中もしっかり安全確認すると、設置されている家具は3階の小屋と違った。
前の小屋にはテーブルとイスが2つしかなかったが、この小屋はテーブルや椅子も多いし、木の棚が据え付けられている。
安全そうだと分かったので、昼食にした。
昨日作って、余ったジャムをパンに挟んだサンドイッチも用意してある。
「甘くて美味しいですわ」
「うんうん」
リルファナとクレアが美味しそうにサンドイッチを齧っている。
自分の作った料理を喜んでくれるのは嬉しい。
さて、ここからは地図に頼らず、自力で探索する必要がある。
昼食後に少し話し合っておくことにした。
この迷宮のボスのいない階層は、前半と後半で迷宮の構造や雰囲気がガラッと変わっているようだ。

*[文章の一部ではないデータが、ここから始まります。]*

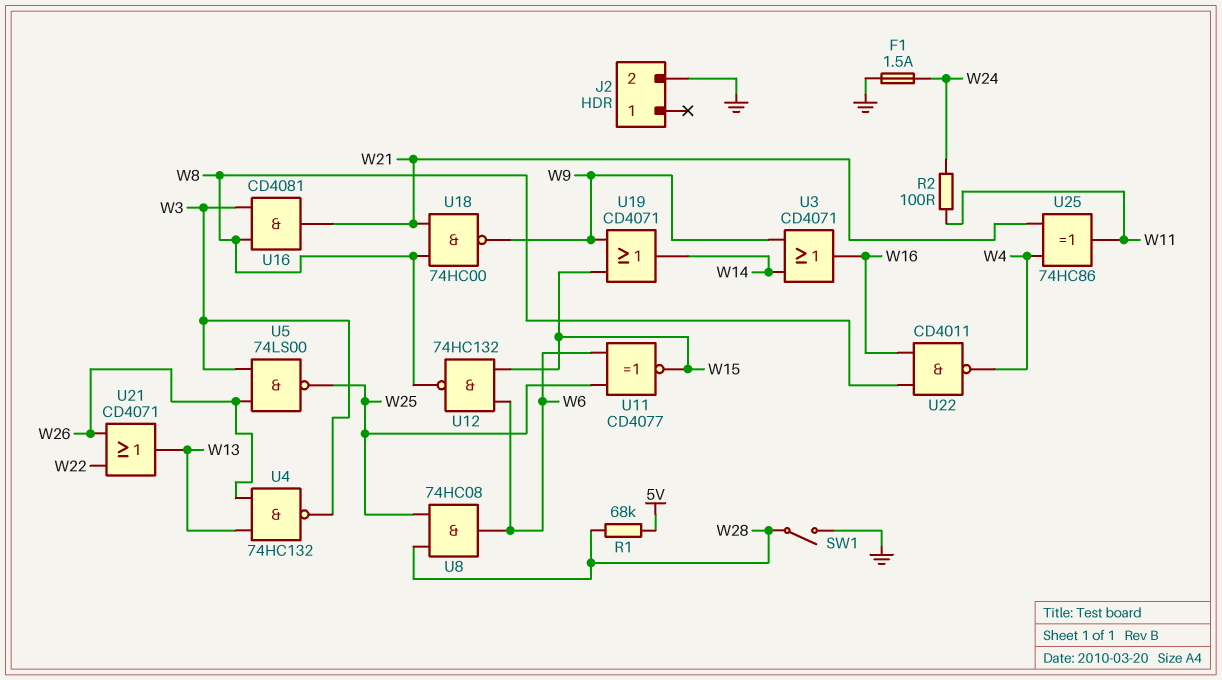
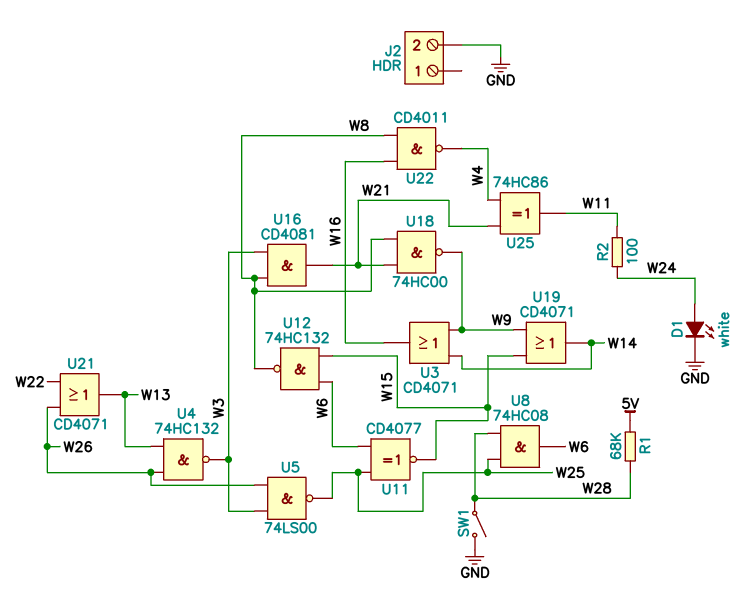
D1: none -> LED white (A W24, K GND)
F1: 1.5A (GND, W24) -> none

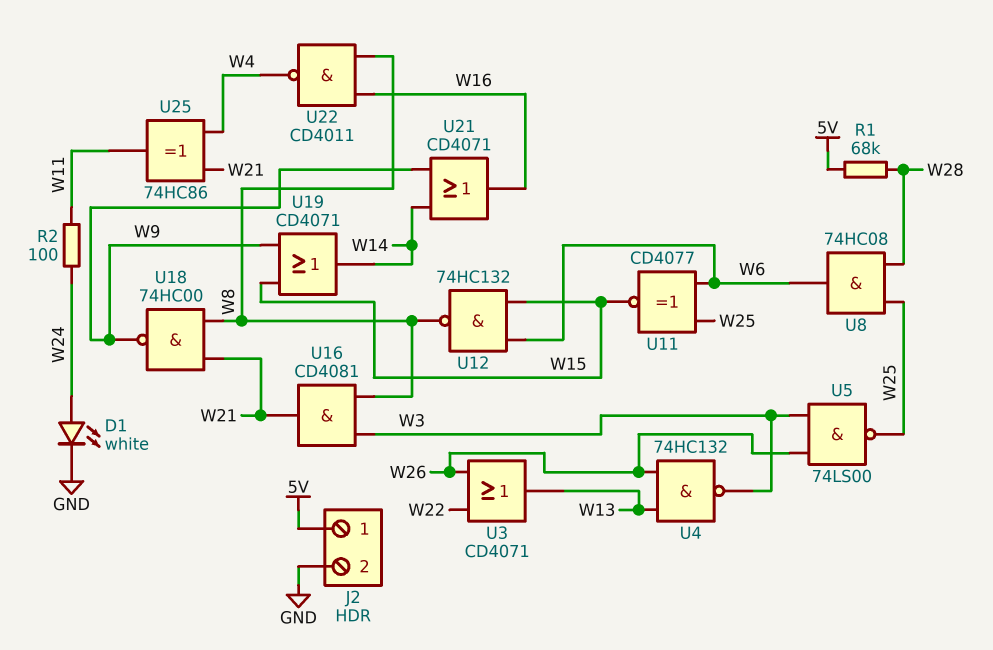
J2 pin 1: none -> 5V
SW1: switch (GND, W28) -> none
U3: OR CD4071 (in W9, in W14, out W16) -> OR CD4071 (in W22, in W26, out W13)
U21: OR CD4071 (in W22, in W26, out W13) -> OR CD4071 (in W9, in W14, out W16)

3階では浜辺から森へ、5階では森から岩場へといった感じだね。
次の階層へ進むには、雰囲気がガラッと変わるところを探すのが早いだろう。
「では、街道のなくなる場所を探してみましょうか」
「道を進めばたどり着けるかな? お姉ちゃん」
「7階もそうだったし、そうなってる可能性は高いと思う」
「分かれ道があったときに、当たりの道を引けるかですわね」
作戦というほどのものではないが、一応の指針を決めて小屋を出発した。